> [INFORMAZIONI SUL COMPITO]
Puoi ricopiare tali e quali tutte le righe qui sotto, tralasciando le immagini?

> [RIGHE DEL DATASET]
--*--

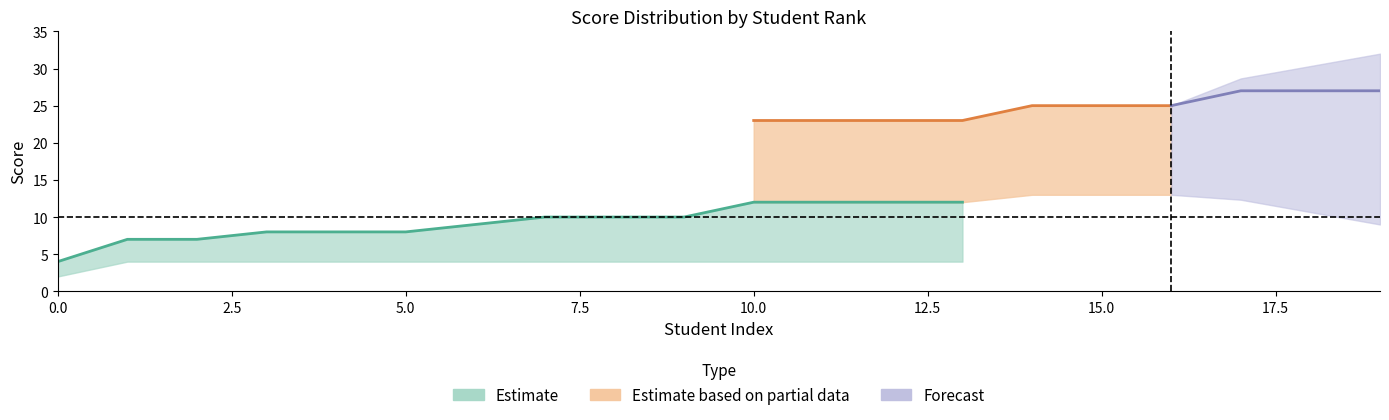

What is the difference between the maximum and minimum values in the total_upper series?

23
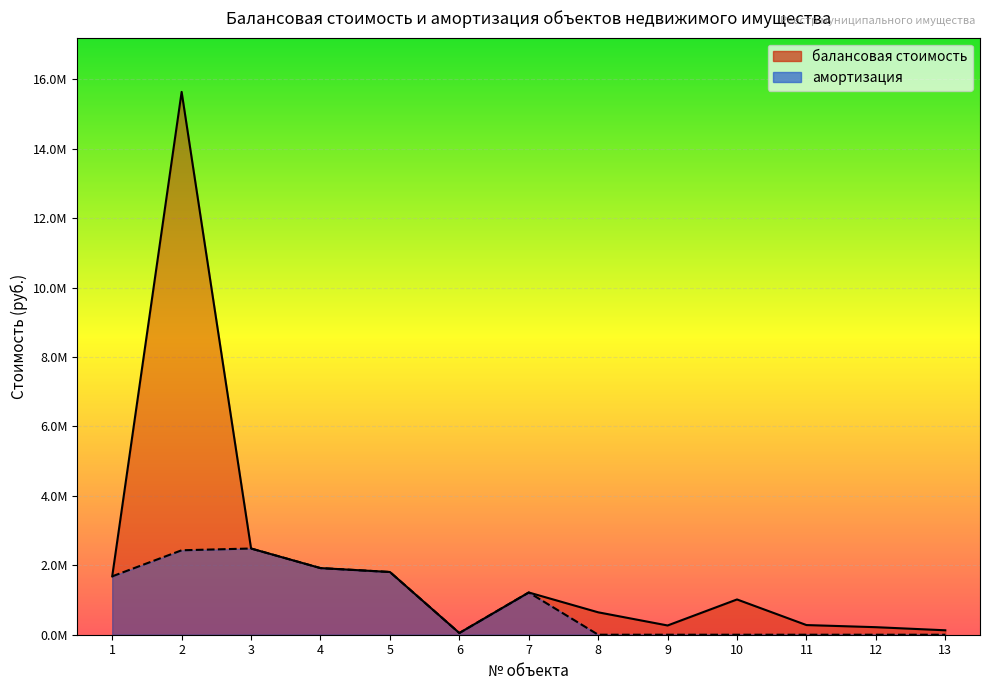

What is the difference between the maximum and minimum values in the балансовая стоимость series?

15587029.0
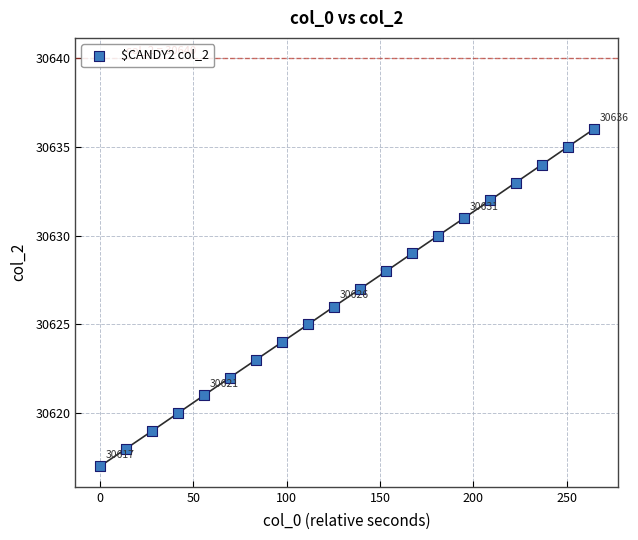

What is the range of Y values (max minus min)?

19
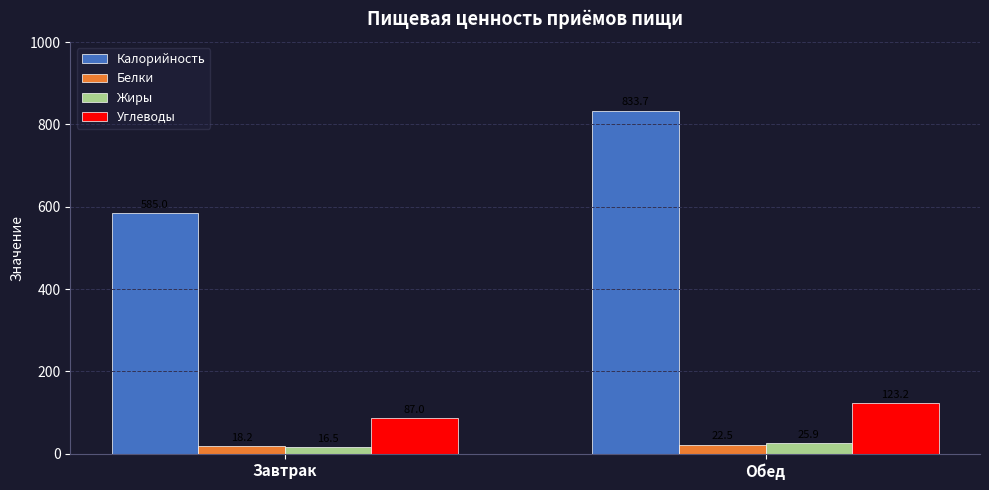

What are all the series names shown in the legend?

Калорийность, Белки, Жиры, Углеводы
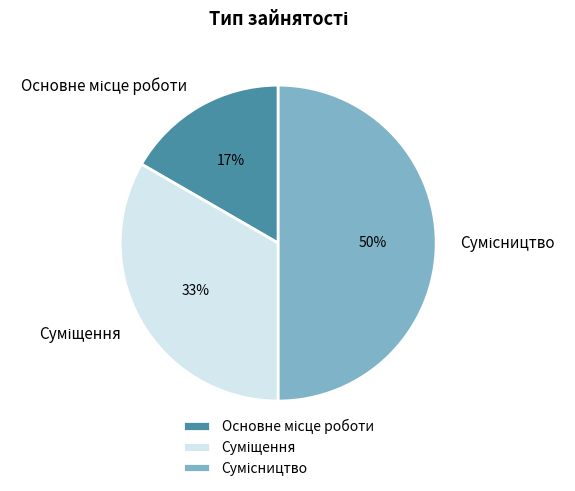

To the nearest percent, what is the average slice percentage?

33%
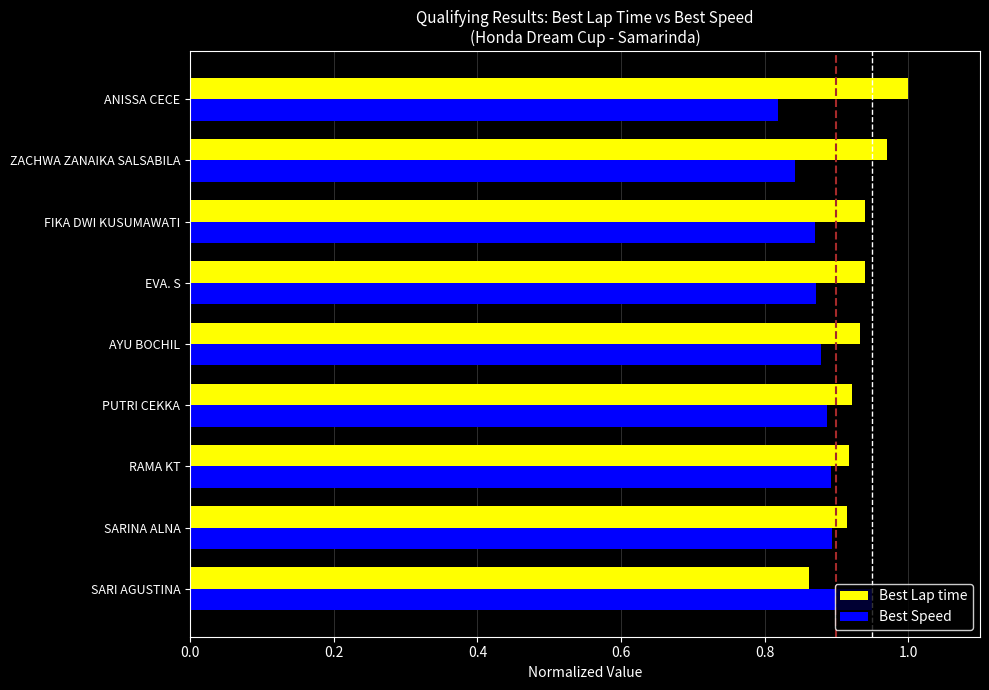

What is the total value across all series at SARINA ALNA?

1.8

--*--

> [SOLUZIONE QUI SOTTO]
What is the difference between the maximum and minimum values in the total_upper series?

23

What is the difference between the maximum and minimum values in the балансовая стоимость series?

15587029.0

What is the range of Y values (max minus min)?

19

What are all the series names shown in the legend?

Калорийность, Белки, Жиры, Углеводы

To the nearest percent, what is the average slice percentage?

33%

What is the total value across all series at SARINA ALNA?

1.8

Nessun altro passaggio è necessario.